— WHAT YOU HAVE TO DO —
Word for word, copy the listing below and leave out its images.

— EXCERPTED DATA —
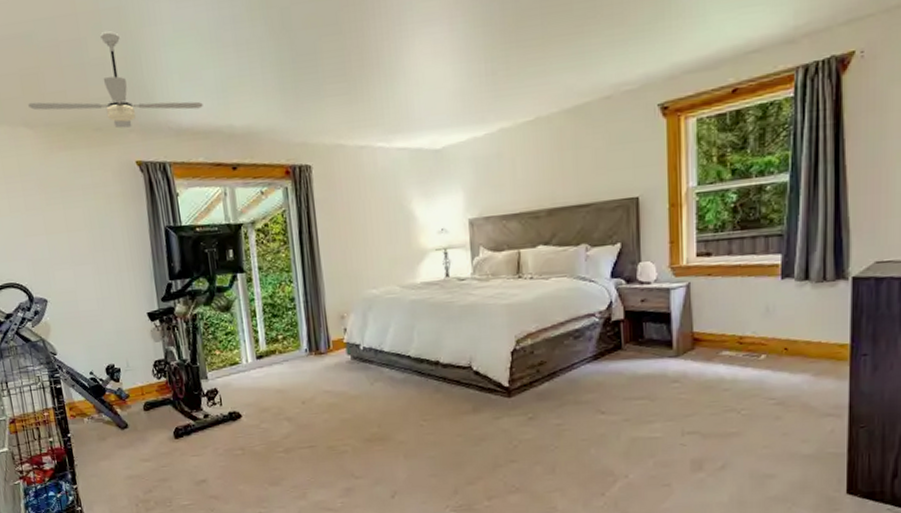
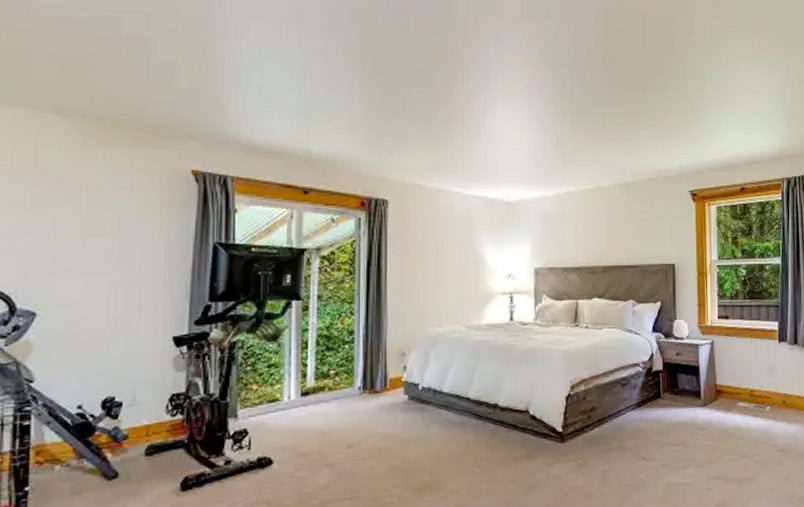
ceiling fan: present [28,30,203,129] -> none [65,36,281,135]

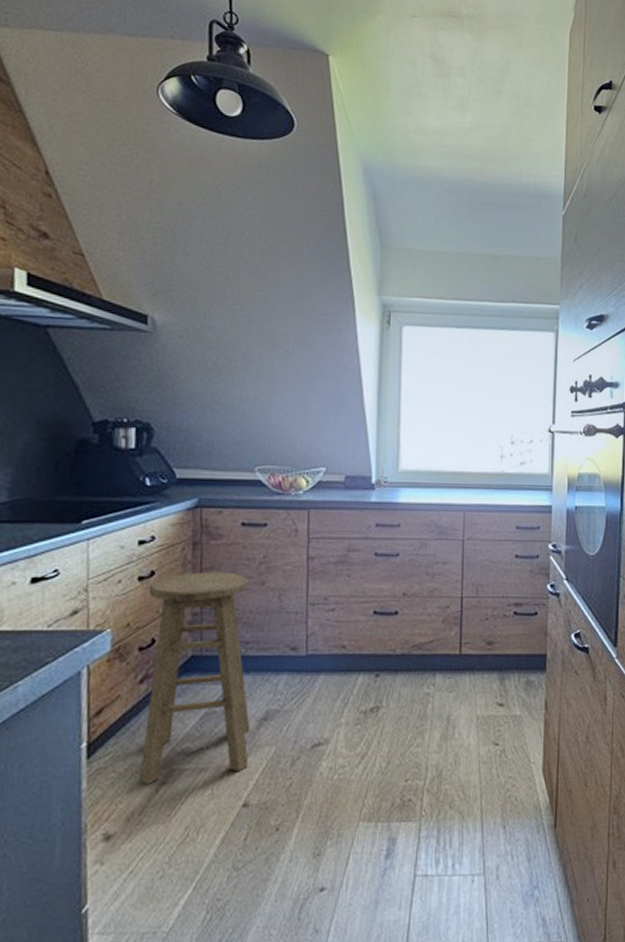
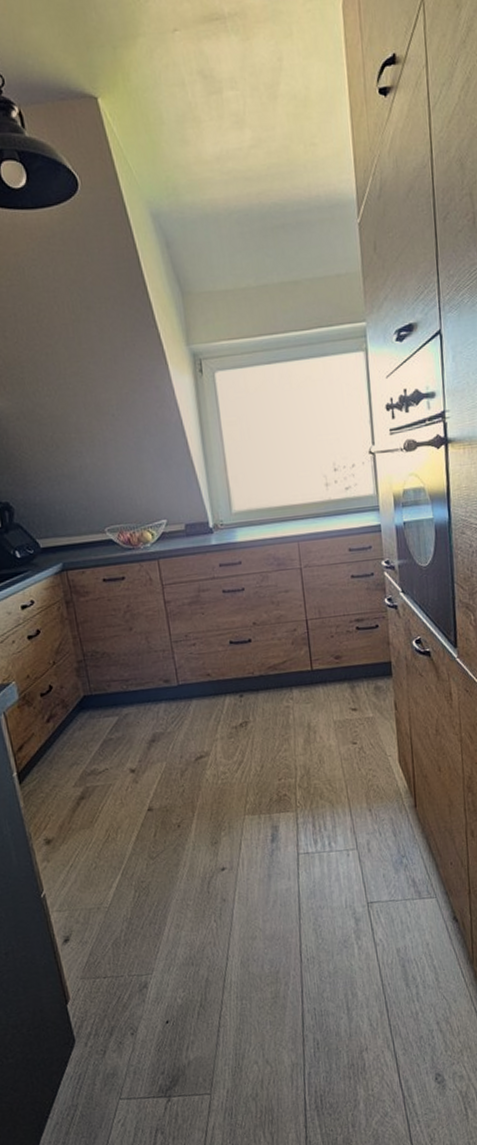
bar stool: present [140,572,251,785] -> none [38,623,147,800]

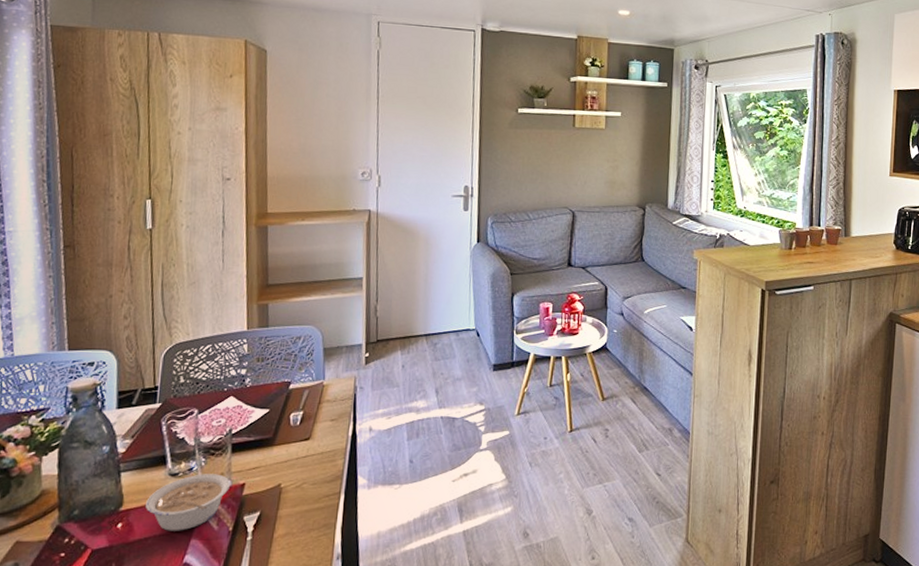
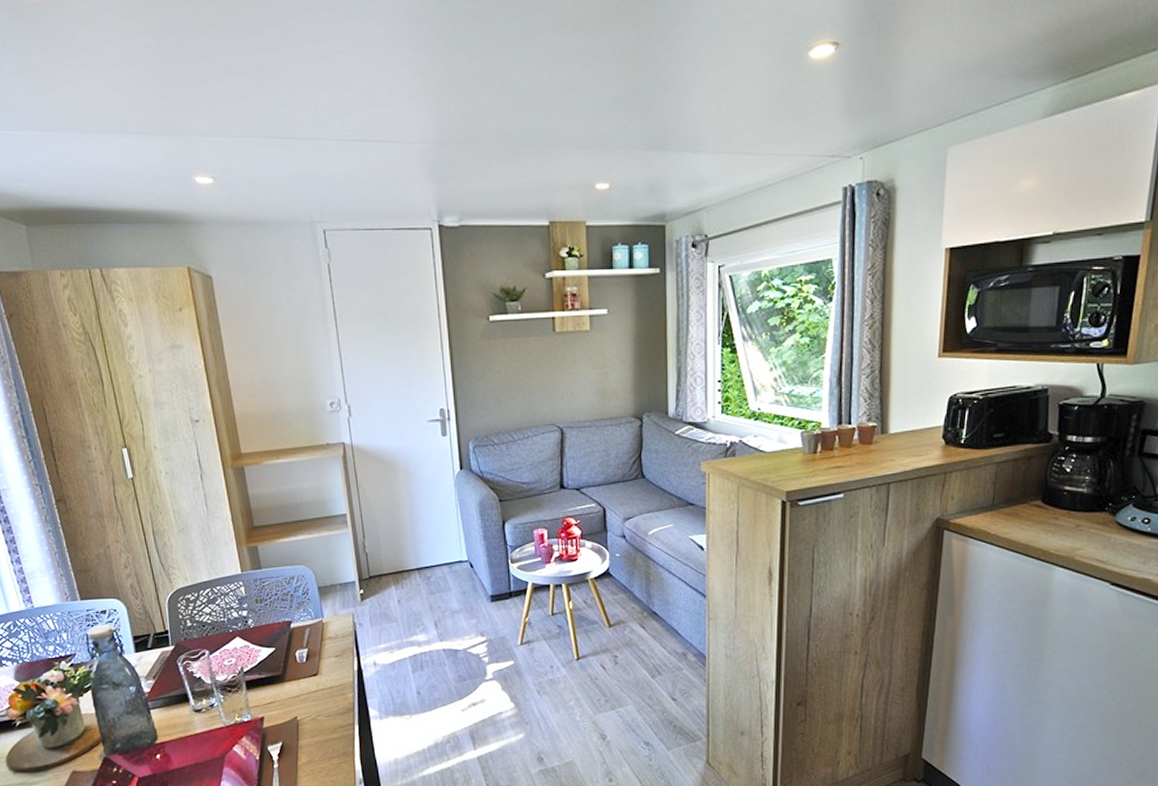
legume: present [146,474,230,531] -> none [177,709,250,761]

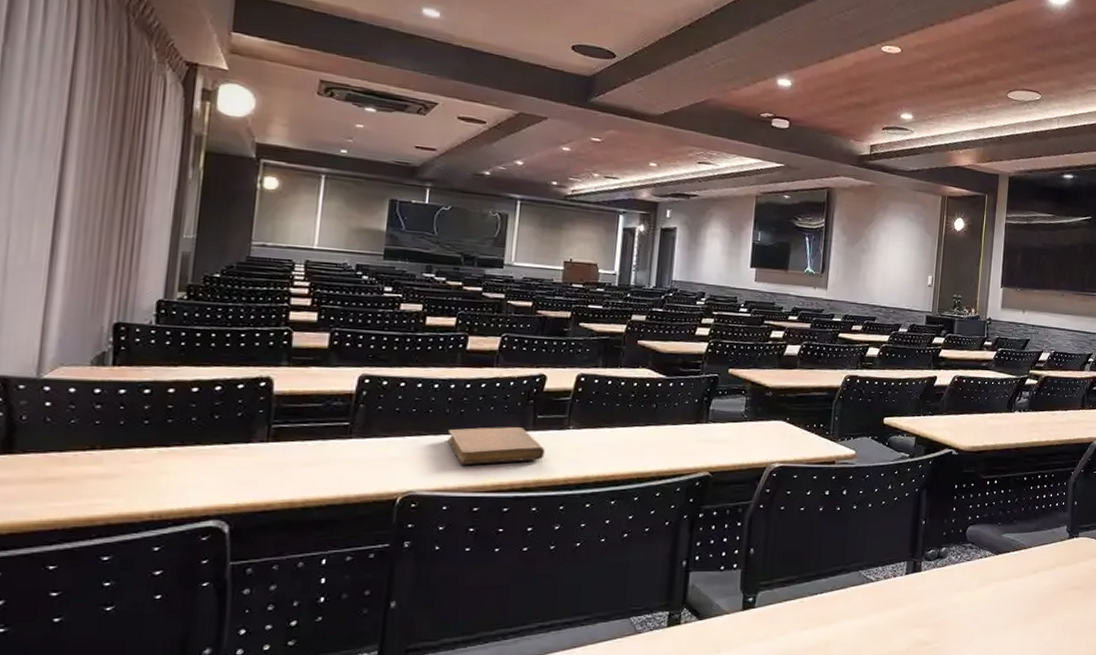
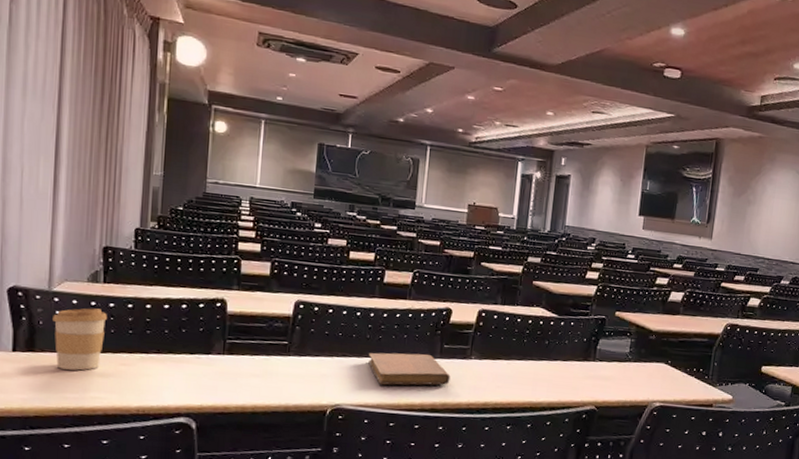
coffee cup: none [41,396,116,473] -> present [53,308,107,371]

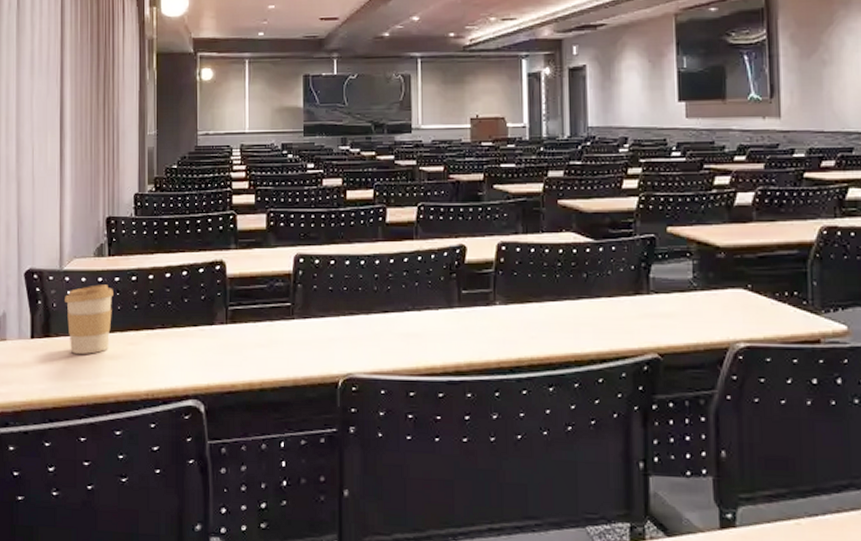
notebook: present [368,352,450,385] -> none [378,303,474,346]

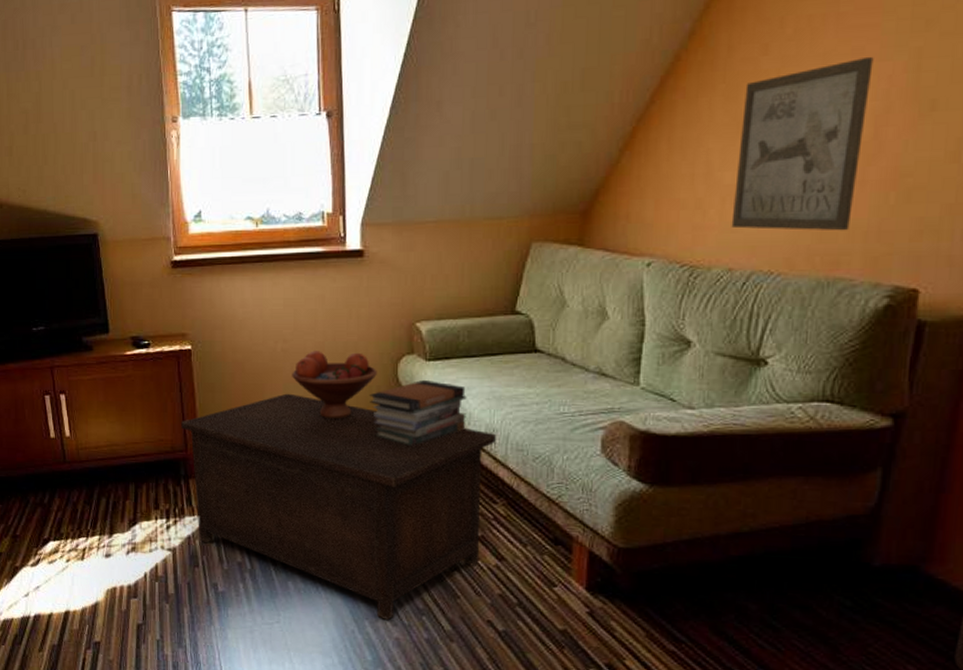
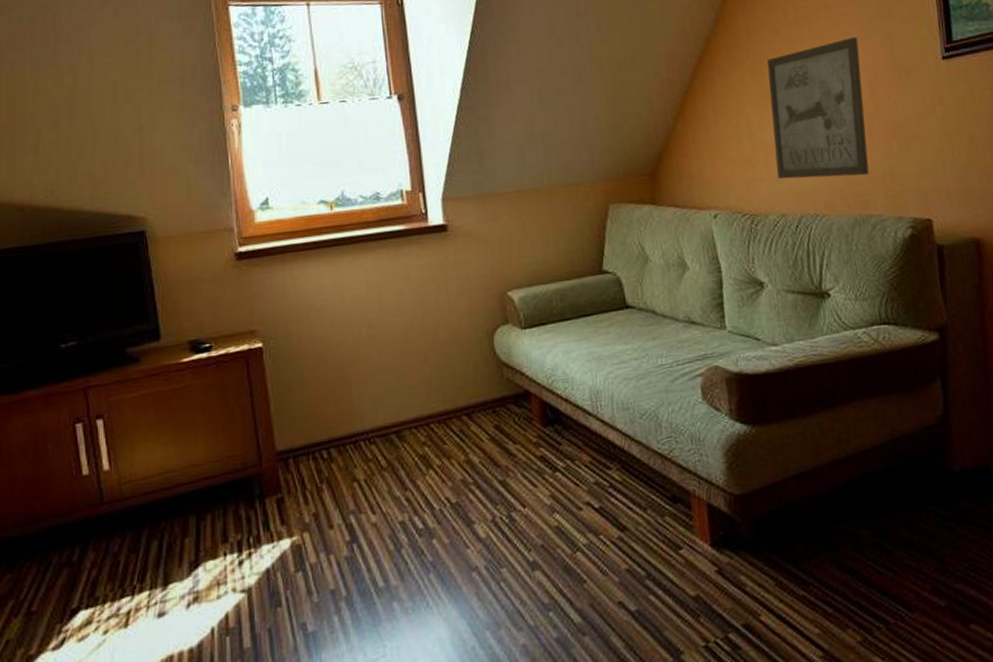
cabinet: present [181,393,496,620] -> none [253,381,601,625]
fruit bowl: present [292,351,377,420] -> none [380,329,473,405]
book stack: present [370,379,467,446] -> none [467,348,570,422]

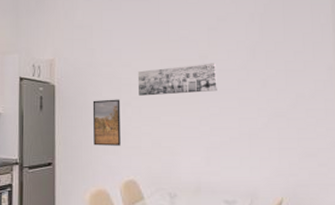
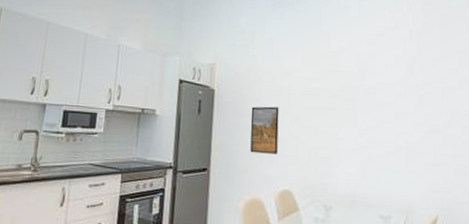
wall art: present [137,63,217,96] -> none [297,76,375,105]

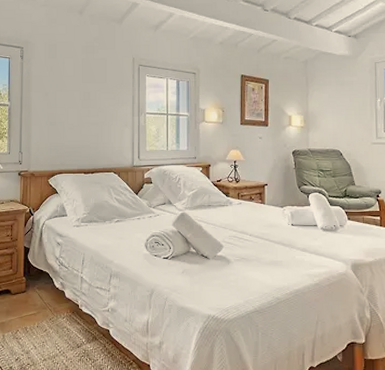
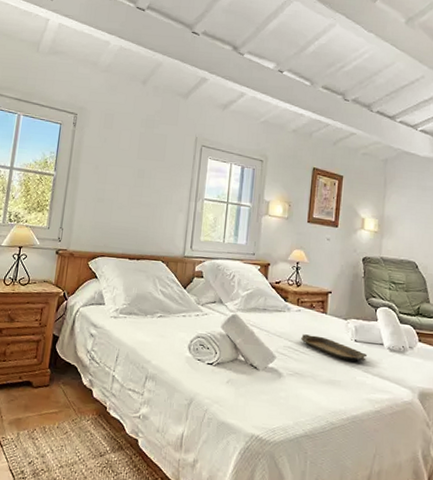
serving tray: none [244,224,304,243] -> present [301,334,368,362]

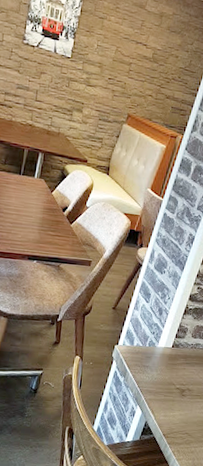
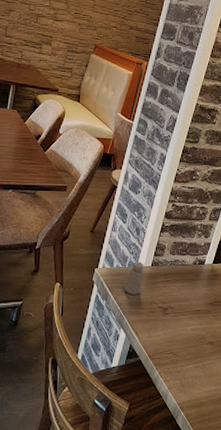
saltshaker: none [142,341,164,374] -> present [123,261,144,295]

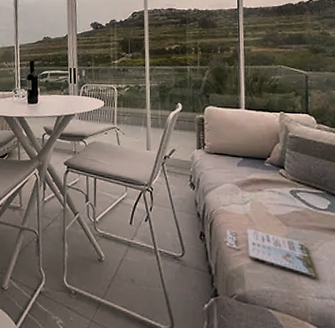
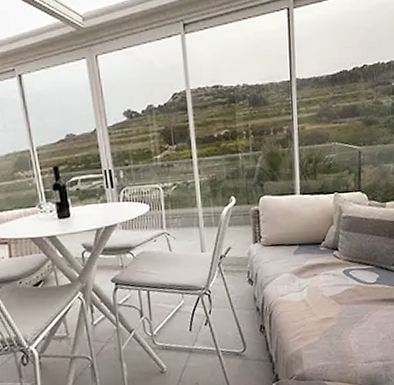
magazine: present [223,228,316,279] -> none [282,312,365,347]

— TASK ANSWER —
ceiling fan: present [28,30,203,129] -> none [65,36,281,135]

bar stool: present [140,572,251,785] -> none [38,623,147,800]

legume: present [146,474,230,531] -> none [177,709,250,761]

coffee cup: none [41,396,116,473] -> present [53,308,107,371]

notebook: present [368,352,450,385] -> none [378,303,474,346]

cabinet: present [181,393,496,620] -> none [253,381,601,625]
fruit bowl: present [292,351,377,420] -> none [380,329,473,405]
book stack: present [370,379,467,446] -> none [467,348,570,422]

wall art: present [137,63,217,96] -> none [297,76,375,105]

serving tray: none [244,224,304,243] -> present [301,334,368,362]

saltshaker: none [142,341,164,374] -> present [123,261,144,295]

magazine: present [223,228,316,279] -> none [282,312,365,347]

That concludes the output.